Wheeler paid tribute to those who helped and supported her throughout the years. "Kenny has always been so supportive of me and so has his dad. Kenneth, Sr., found Strapless for me. Susan Phillips owned her and he saw her work last year during Lexington Junior League with Nelson [Green]. He called Kenny and said 'I found Ceil's next walk-trot horse.' I was still recovering from the birth of Sallie-Mason so I didn't get to try her out before we bought her. She's really special to me."

Five-year-old Summer Sweet was found at Virgil Helm's by Nelson Green in May of this year. "Danette Musselman had her and showed her a few times as a four-year-old, but this is really her first full year of showing. We had only been together a short time when she won at Asheville. She also won at Devon, Shelby County and Lexington before we came to Louisville," added Wheeler.

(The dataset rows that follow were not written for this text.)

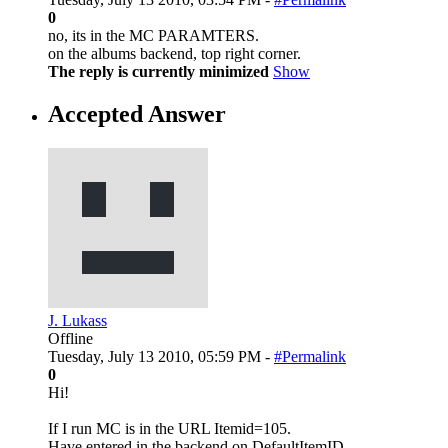
0
no, its in the MC PARAMTERS.
on the albums backend, top right corner.
The reply is currently minimized
Show
Accepted Answer
J. Lukass
Offline
Tuesday, July 13 2010, 05:59 PM -
#Permalink
0
Hi!
If I run MC is in the URL Itemid=105.
Have entered in the backend on DefaultItemID.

She added that her stepfather, Pete Nininger, late legendary horseman Don Stafford and Anne and Sam Stafford, of Blythewood Farm, have all had a big influence on her. "I couldn't have done this without a lot of help from my friends and family. My mom helped Cyndy and I show on the local level when we had our family farm and she and Cyndy have always supported me. I also have to thank Nelson Green and Steve Wheeler. They are a wonderful team together and I admire and appreciate their hard work and dedication," she said.

Cyndy Thomas added "When Ceil won it was a dream come true. It's what you dream of your whole life and you never know whether it will ever really happen. We remember what it took just to be able to go to a small horse show. Nothing was ever handed to us, we did it because we loved the horses and we just wanted to go to horse shows. Her win meant everything to me."

Ceil closed by saying, "I've been really blessed and fortunate to have had the opportunities I've had. From being able to show Saddlebreds with my family when I was growing up to being able to use the Wheeler's gorgeous Cismont Manor facility, I've been really fortunate. I just love these horses and I believe my daughters have inherited that love. I believe they will carry on the family tradition."